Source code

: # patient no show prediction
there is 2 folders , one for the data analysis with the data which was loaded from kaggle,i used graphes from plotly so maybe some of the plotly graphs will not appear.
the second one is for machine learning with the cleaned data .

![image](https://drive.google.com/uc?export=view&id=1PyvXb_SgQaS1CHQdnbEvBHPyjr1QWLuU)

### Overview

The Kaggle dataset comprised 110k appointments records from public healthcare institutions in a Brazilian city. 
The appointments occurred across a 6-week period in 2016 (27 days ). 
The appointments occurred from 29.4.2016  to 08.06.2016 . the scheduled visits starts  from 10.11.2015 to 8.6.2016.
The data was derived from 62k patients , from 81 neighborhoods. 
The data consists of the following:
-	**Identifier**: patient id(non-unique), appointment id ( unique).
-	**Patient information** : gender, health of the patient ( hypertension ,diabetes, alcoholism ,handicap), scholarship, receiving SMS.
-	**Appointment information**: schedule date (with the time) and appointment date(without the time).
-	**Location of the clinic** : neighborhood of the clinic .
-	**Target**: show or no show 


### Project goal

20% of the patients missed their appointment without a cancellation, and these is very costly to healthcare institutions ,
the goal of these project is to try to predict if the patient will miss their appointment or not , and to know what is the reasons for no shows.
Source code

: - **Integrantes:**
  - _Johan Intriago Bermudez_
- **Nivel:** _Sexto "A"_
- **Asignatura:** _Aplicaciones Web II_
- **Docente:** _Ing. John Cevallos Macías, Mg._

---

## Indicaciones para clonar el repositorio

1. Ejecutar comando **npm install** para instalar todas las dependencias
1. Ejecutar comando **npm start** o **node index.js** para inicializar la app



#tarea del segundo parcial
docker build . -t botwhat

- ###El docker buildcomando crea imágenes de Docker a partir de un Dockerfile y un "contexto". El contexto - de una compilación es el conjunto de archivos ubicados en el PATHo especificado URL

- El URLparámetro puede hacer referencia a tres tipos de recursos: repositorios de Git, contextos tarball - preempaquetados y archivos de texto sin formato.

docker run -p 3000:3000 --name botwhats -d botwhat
◆ ◆ ◆
YOUR GOAL: I'd like the material repeated word for word, please.

TASK RESULT:
Source code

: # patient no show prediction
there is 2 folders , one for the data analysis with the data which was loaded from kaggle,i used graphes from plotly so maybe some of the plotly graphs will not appear.
the second one is for machine learning with the cleaned data .

![image](https://drive.google.com/uc?export=view&id=1PyvXb_SgQaS1CHQdnbEvBHPyjr1QWLuU)

### Overview

The Kaggle dataset comprised 110k appointments records from public healthcare institutions in a Brazilian city. 
The appointments occurred across a 6-week period in 2016 (27 days ). 
The appointments occurred from 29.4.2016  to 08.06.2016 . the scheduled visits starts  from 10.11.2015 to 8.6.2016.
The data was derived from 62k patients , from 81 neighborhoods. 
The data consists of the following:
-	**Identifier**: patient id(non-unique), appointment id ( unique).
-	**Patient information** : gender, health of the patient ( hypertension ,diabetes, alcoholism ,handicap), scholarship, receiving SMS.
-	**Appointment information**: schedule date (with the time) and appointment date(without the time).
-	**Location of the clinic** : neighborhood of the clinic .
-	**Target**: show or no show 


### Project goal

20% of the patients missed their appointment without a cancellation, and these is very costly to healthcare institutions ,
the goal of these project is to try to predict if the patient will miss their appointment or not , and to know what is the reasons for no shows.
Source code

: - **Integrantes:**
  - _Johan Intriago Bermudez_
- **Nivel:** _Sexto "A"_
- **Asignatura:** _Aplicaciones Web II_
- **Docente:** _Ing. John Cevallos Macías, Mg._

---

## Indicaciones para clonar el repositorio

1. Ejecutar comando **npm install** para instalar todas las dependencias
1. Ejecutar comando **npm start** o **node index.js** para inicializar la app



#tarea del segundo parcial
docker build . -t botwhat

- ###El docker buildcomando crea imágenes de Docker a partir de un Dockerfile y un "contexto". El contexto - de una compilación es el conjunto de archivos ubicados en el PATHo especificado URL

- El URLparámetro puede hacer referencia a tres tipos de recursos: repositorios de Git, contextos tarball - preempaquetados y archivos de texto sin formato.

docker run -p 3000:3000 --name botwhats -d botwhat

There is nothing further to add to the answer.